The driving force is energy lowering: each atom aims for the electron configuration of a noble gas — the octet rule (8 valence electrons) or the duet rule for H, Li, Be (2 electrons).

Lewis structures

A Lewis structure (or Lewis dot diagram) shows: - bonding pairs (shared electrons) as dashes (—) or dot pairs; - lone pairs (non-bonding electrons) as dots on individual atoms.

Construction method: 1. Count the total number of valence electrons. 2. Connect all atoms with single bonds. 3. Complete octets on peripheral atoms with lone pairs. 4. Place remaining electrons on the central atom. 5. If the central atom's octet is incomplete, convert lone pairs on peripheral atoms into double or triple bonds.

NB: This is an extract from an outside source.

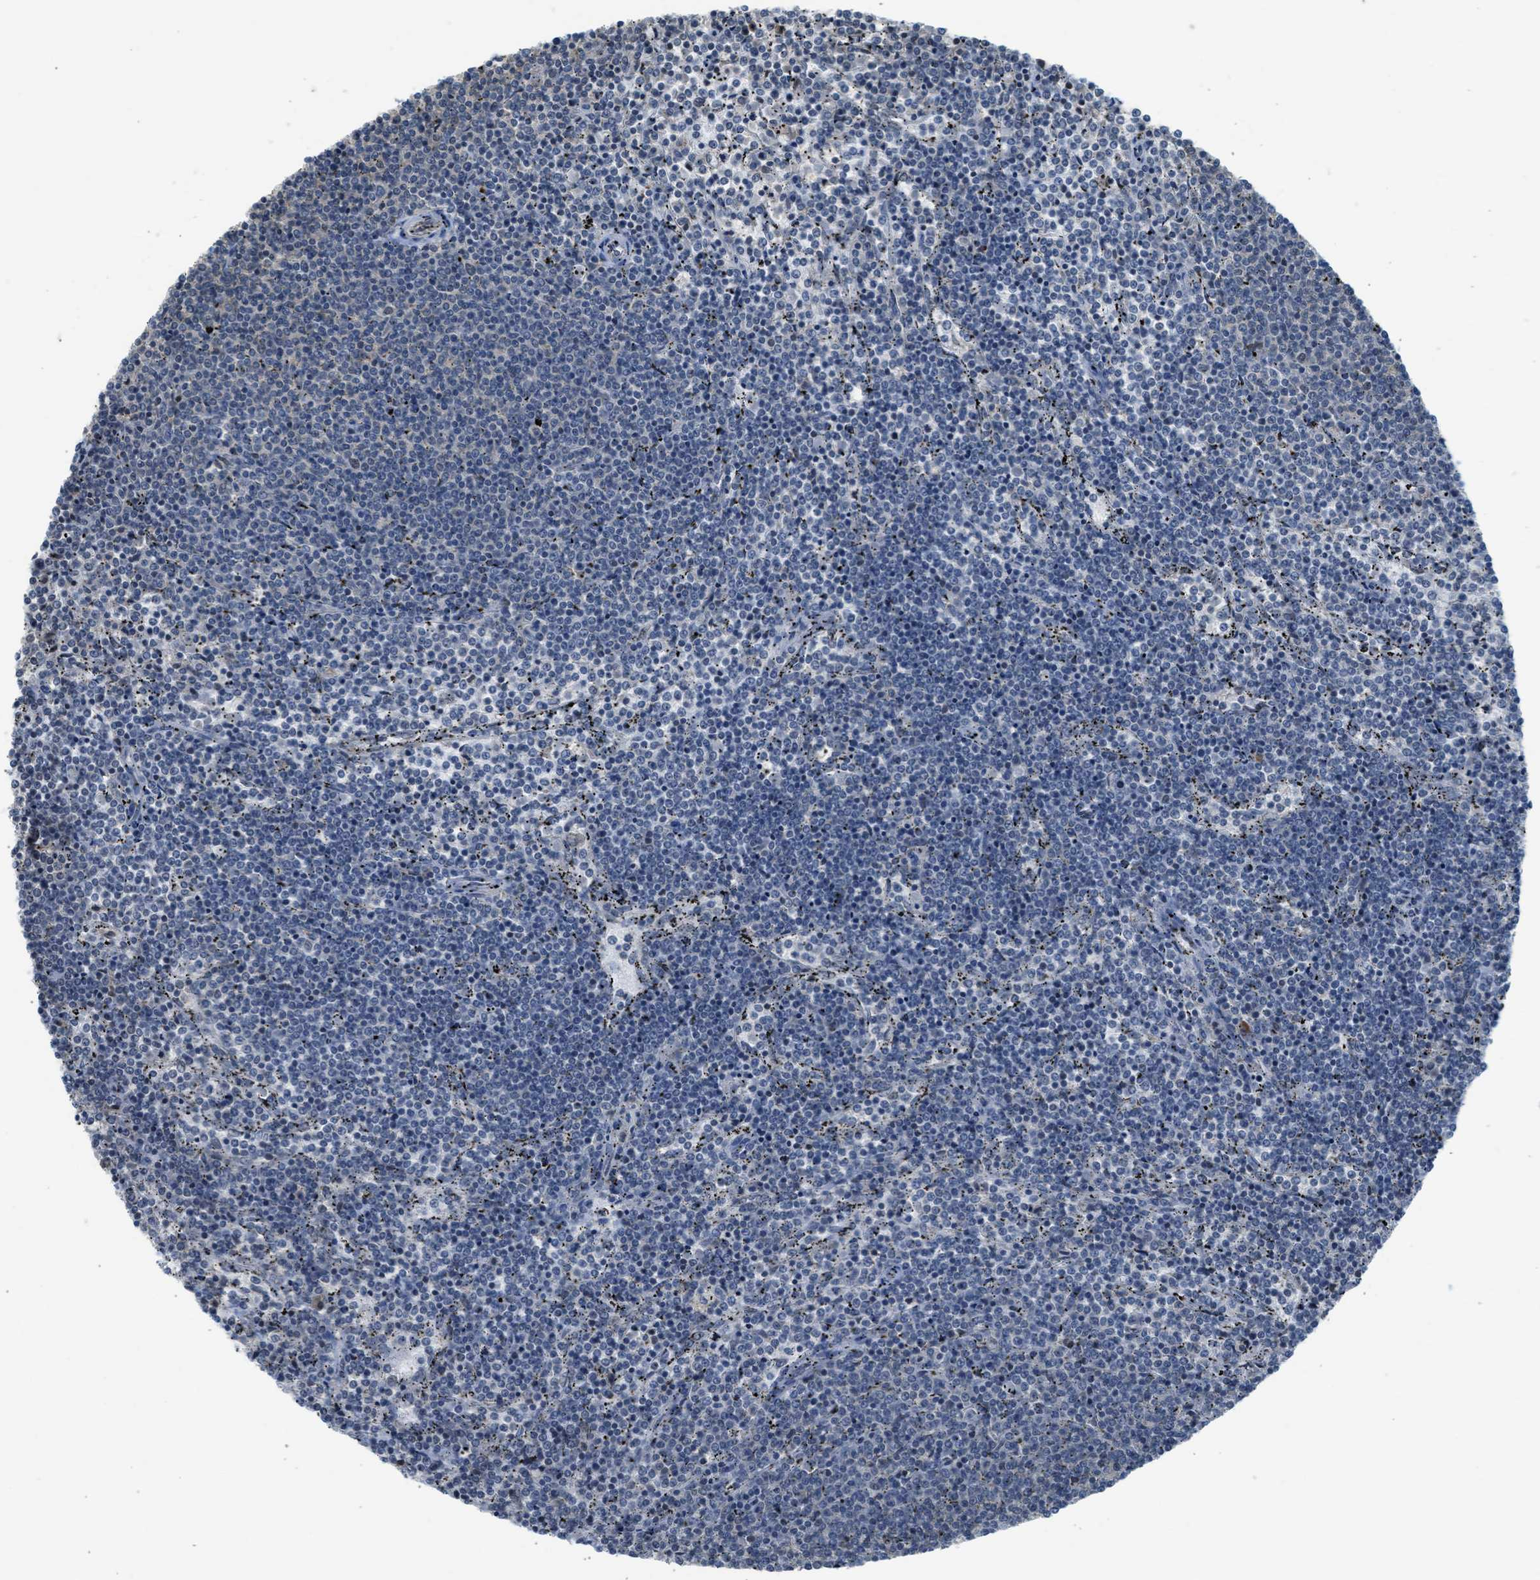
{"staining": {"intensity": "negative", "quantity": "none", "location": "none"}, "tissue": "lymphoma", "cell_type": "Tumor cells", "image_type": "cancer", "snomed": [{"axis": "morphology", "description": "Malignant lymphoma, non-Hodgkin's type, Low grade"}, {"axis": "topography", "description": "Spleen"}], "caption": "An image of human lymphoma is negative for staining in tumor cells.", "gene": "TTBK2", "patient": {"sex": "female", "age": 50}}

Lewis structure construction: H₂O, NH₃, CO₂
Lewis structure construction: H₂O, NH₃, CO₂

Single, double, and triple bonds

Bond typeShared electronsExamples
Single bond (σ)2H−H, H−Cl, H₂O
Double bond (σ + π)4O=O, C=O (CO₂)
Triple bond (σ + 2π)6N≡N, C≡O

Bond order increases bond energy and decreases bond length: a C=O bond (~116 pm) is shorter and stronger than a C−O bond (~143 pm).

Water ([H₂O](/compound/water)): oxygen (6 valence electrons) forms 2 O−H bonds and retains 2 lone pairs.

Ammonia ([NH₃](/compound/ammonia)): nitrogen forms 3 N−H bonds and keeps 1 lone pair.

Methane ([CH₄](/compound/methane)): carbon forms 4 C−H bonds with no lone pairs.

Resonance and formal charge

Some molecules cannot be adequately represented by a single Lewis structure (e.g. CO₃²⁻, benzene). The real structure is a resonance hybrid — a superposition of all valid contributing structures. The formal charge on an atom is:

formal charge = (valence electrons) − (lone-pair electrons) − (1/2) × (bonding electrons)

The most stable contributing structure is the one with the smallest formal charges, and negative formal charges reside on the most electronegative atoms.